Deep Instinct Inc
- Type: Private
- Industry: Cybersecurity
- Founded: 2015
- Founder: Guy Caspi Dr. Eli David Nadav Maman
- Headquarters: New York City, United States
- Area served: North America, APAC, EMEA, Japan
- Key people: Guy Caspi (CEO) Dr. Eli David Nadav Maman
- Website: www.deepinstinct.com

= Deep Instinct =

American cybersecurity company

Deep Instinct is a cybersecurity company that applies deep learning to cybersecurity. The company implements artificial intelligence to the task of preventing and detecting malware. The company was the recipient of the Technology Pioneer by The World Economic Forum in 2017.

Lane Bess has been CEO of the company since 2022.

== Overview ==
In 2015, Deep Instinct was founded by Guy Caspi, Dr. Eli David, and Nadav Maman. The headquarters of the company is located in New York City.

In July 2017, NVIDIA became an investor.

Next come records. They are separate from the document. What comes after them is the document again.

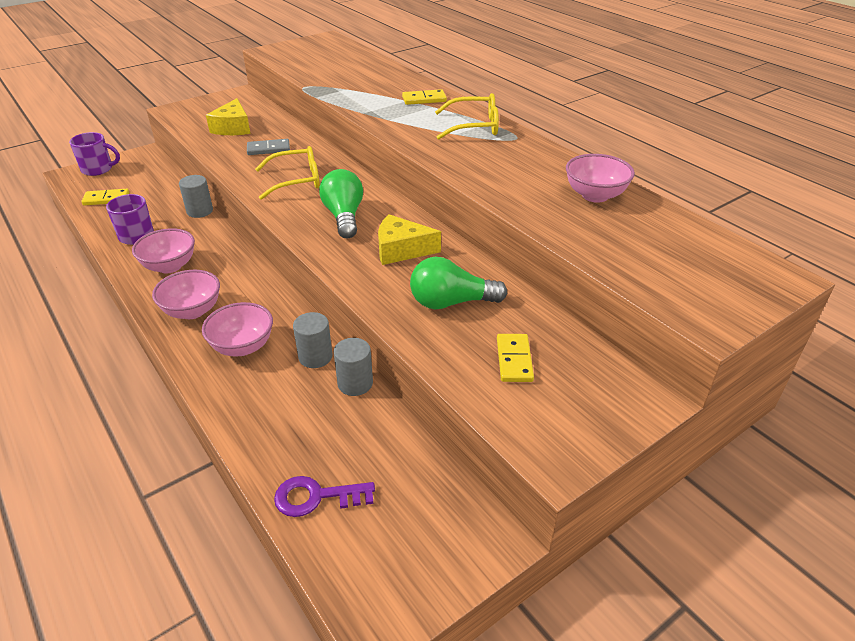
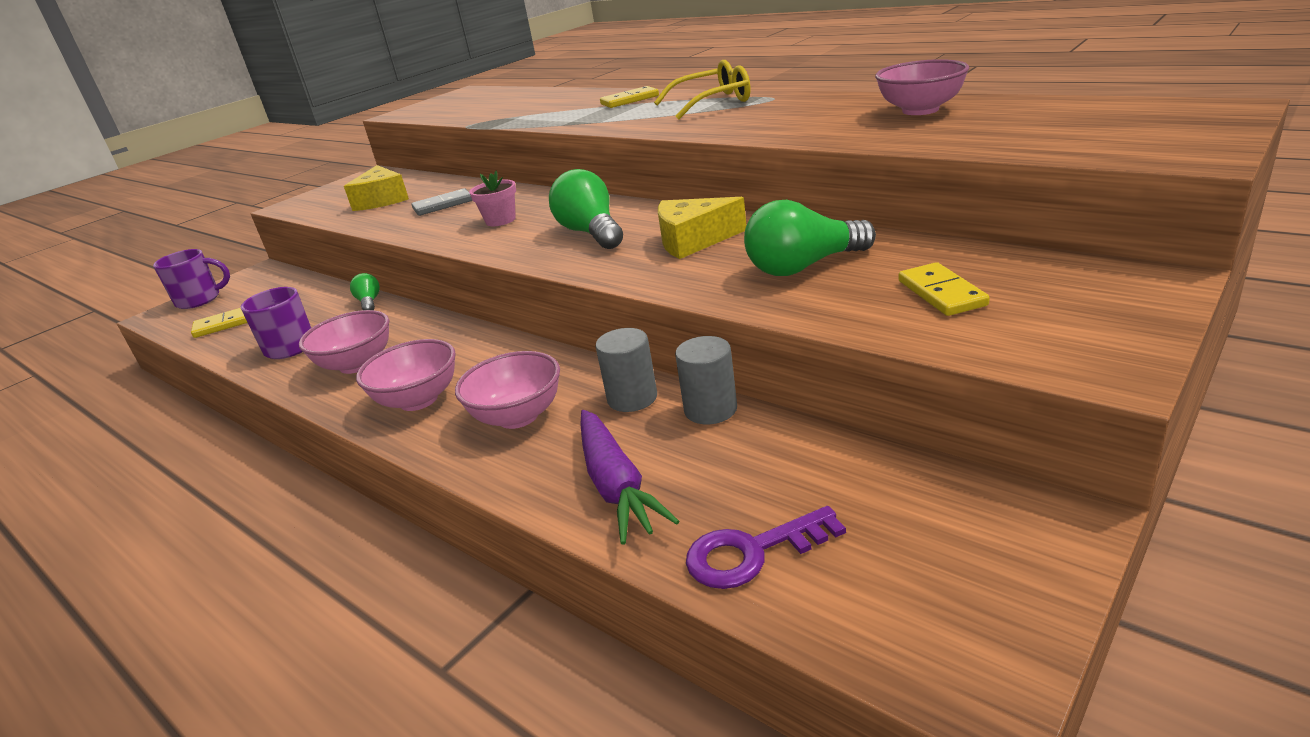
camera: 10 degrees left, 10 degrees down
(200, 211) = (369, 302): grey cylinder -> green light bulb
(270, 422) = (616, 486): none -> purple carrot
(296, 180) = (500, 220): yellow glasses -> pink flower pot

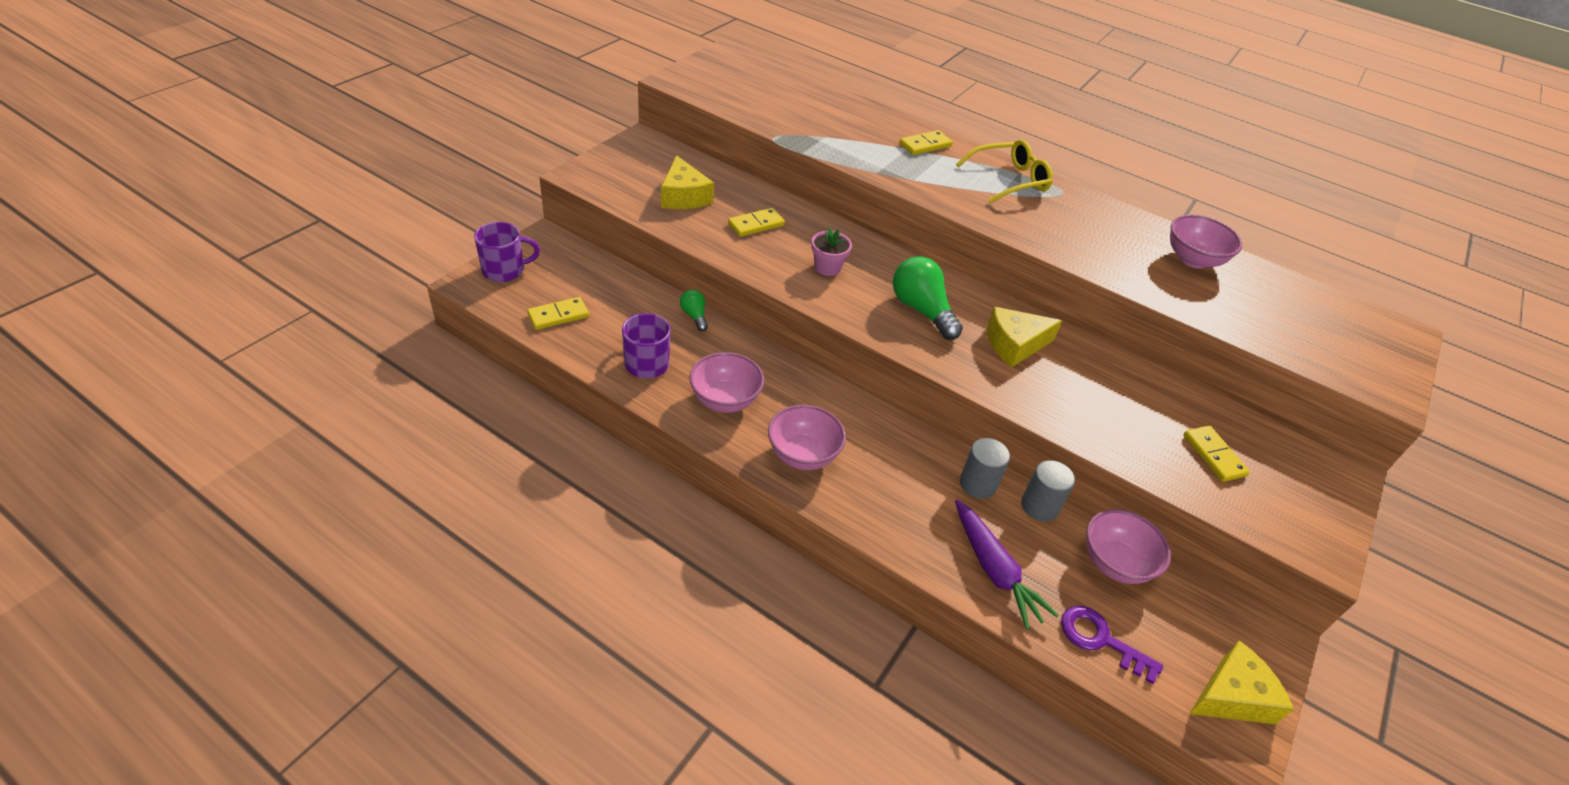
camera: 15 degrees left, 15 degrees up
(443, 205) = (756, 224): grey domino -> yellow domino
(518, 416) = (894, 488): pink bowl -> pink bowl (1115, 563)
(752, 552) = (1100, 640): purple key -> purple key turned 60 degrees clockwise
(804, 266) = (1111, 401): green light bulb -> none
(969, 610) = (1232, 696): none -> yellow cheese

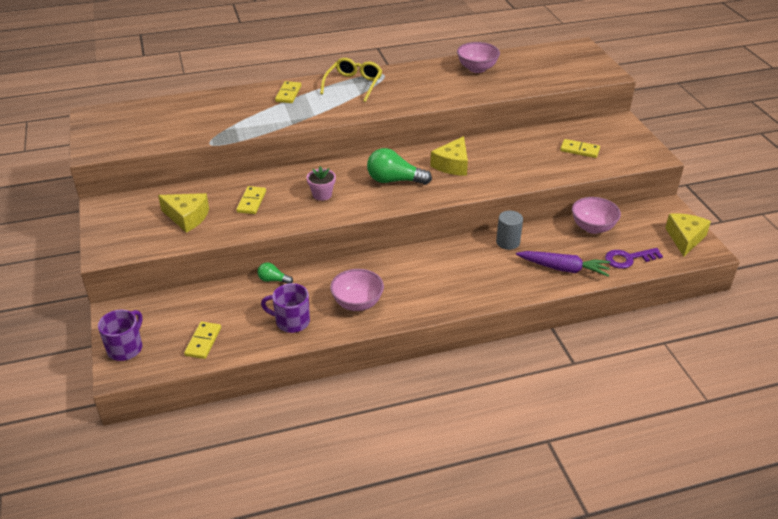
camera: 45 degrees left, 5 degrees down
(803, 455) = (429, 294): pink bowl -> none
(1039, 506) = (540, 230): grey cylinder -> none

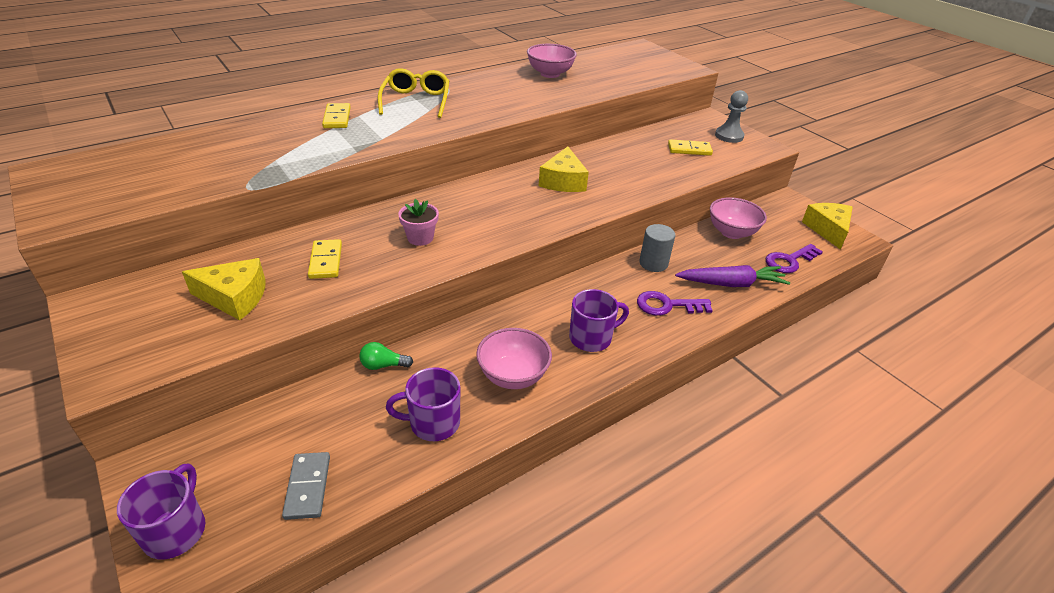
camera: 20 degrees left, 0 degrees up
(203, 342) = (308, 487): yellow domino -> grey domino
(394, 180) = (504, 208): green light bulb -> none
(427, 288) = (591, 338): none -> purple mug
(499, 276) = (667, 305): none -> purple key
(626, 141) = (729, 136): none -> grey pawn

According to Tom's Hardware, NVIDIA’s investment enabled access to a GPU-based neural network and CUDA platform, which they were using to achieve maximum vulnerability detection rates. As of February 2020, the company had raised $43 million in Series C funding round.

In April 2021, Deep Instinct raised $100 million in Series D funding to accelerate growth.

== Partnerships ==
In April 2019, Deep Instinct partnered with Chinese artist, Guo O. Dong on an art project titled, The Persistence of Chaos, consisting of a laptop infected with 6 pieces of malware that represented $95 billion in damages. The art was auctioned with a final bid of $1,345,000. In the same year, Globes reported that, HP Inc partnered with Deep Instinct to launch their security solution HP SureSense, which has been applied to the EliteBook and Zbook devices.